TASK BRIEF: Nothing should appear in the answer except the lines from the one with "verpleeghuiszorg en geriatrische" through the end of the listing below, transcribed exactly and without pictures.

☆ ☆ ☆ ☆ ☆

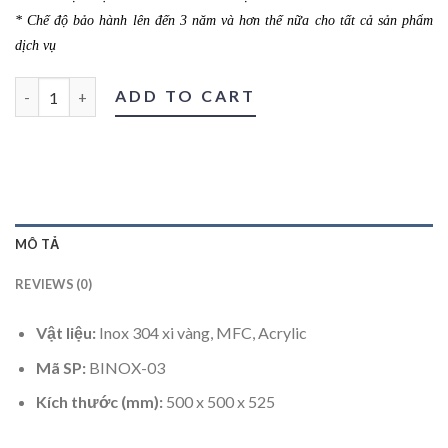
* Chế độ bảo hành lên đến 3 năm và hơn thế nữa cho tất cả sản phẩm
dịch vụ
Bàn inox 03 quantity
ADD TO CART
MÔ TẢ
REVIEWS (0)
Vật liệu:
Inox 304 xi vàng, MFC, Acrylic
Mã SP:
BINOX-03
Kích thước (mm):
500 x 500 x 525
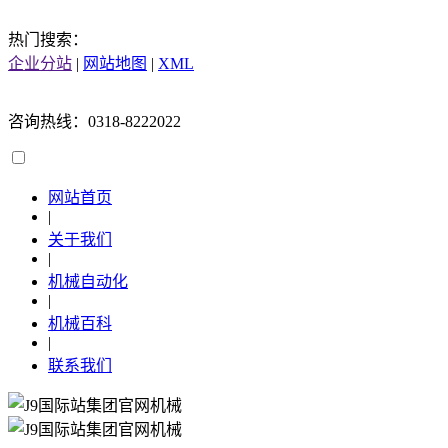
热门搜索：
企业分站
|
网站地图
|
XML
咨询热线：0318-8222022
网站首页
|
关于我们
|
机械自动化
|
机械百科
|
联系我们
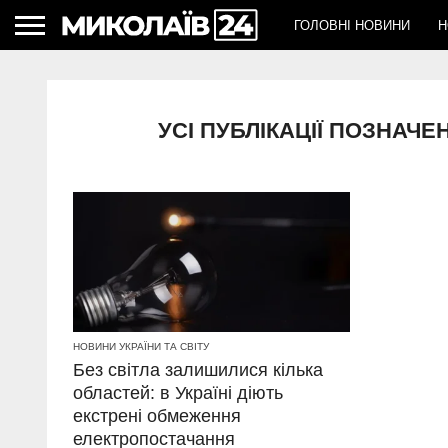
ГОЛОВНІ НОВИНИ
Н
УСІ ПУБЛІКАЦІЇ ПОЗНАЧ
НОВИНИ УКРАЇНИ ТА СВІТУ
Без світла залишилися кілька
областей: в Україні діють
екстрені обмеження
електропостачання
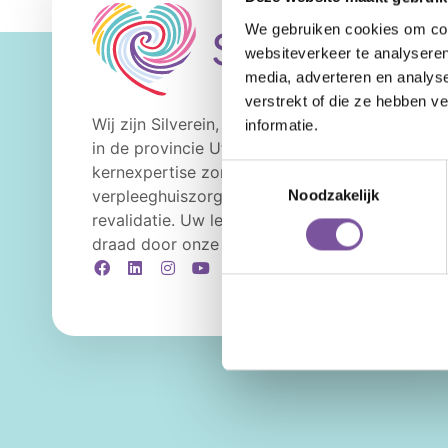
We gebruiken cookies om cont
websiteverkeer te analyseren
media, adverteren en analys
verstrekt of die ze hebben v
Wij zijn Silverein, ouderenzorgorganisatie
informatie.
in de provincie Utrecht met als
kernexpertise zorg thuis,
Toestemmingsselectie
verpleeghuiszorg en geriatrische
Noodzakelijk
revalidatie. Uw levensverhaal is de rode
draad door onze zorg en ondersteuning.
Facebook
LinkedIn
Instagram
YouTube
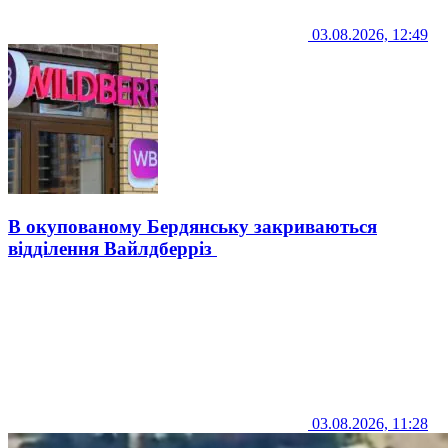
03.08.2026, 12:49
В окупованому Бердянську закриваються
відділення Вайлдберріз
03.08.2026, 11:28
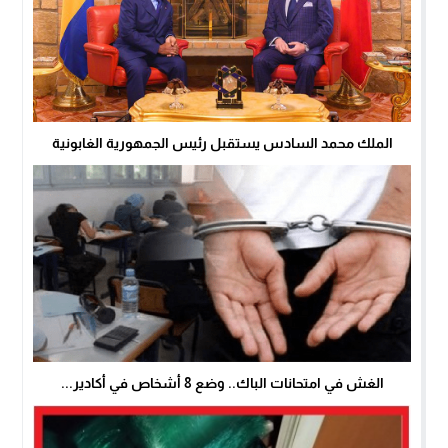
الملك محمد السادس يستقبل رئيس الجمهورية الغابونية
الغش في امتحانات الباك.. وضع 8 أشخاص في أكادير...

☆ ☆ ☆ ☆ ☆

YOUR SOLUTION:
verpleeghuiszorg en geriatrische
Noodzakelijk
revalidatie. Uw levensverhaal is de rode
draad door onze zorg en ondersteuning.
Facebook
LinkedIn
Instagram
YouTube
03.08.2026, 12:49
В окупованому Бердянську закриваються
відділення Вайлдберріз
03.08.2026, 11:28
الملك محمد السادس يستقبل رئيس الجمهورية الغابونية
الغش في امتحانات الباك.. وضع 8 أشخاص في أكادير...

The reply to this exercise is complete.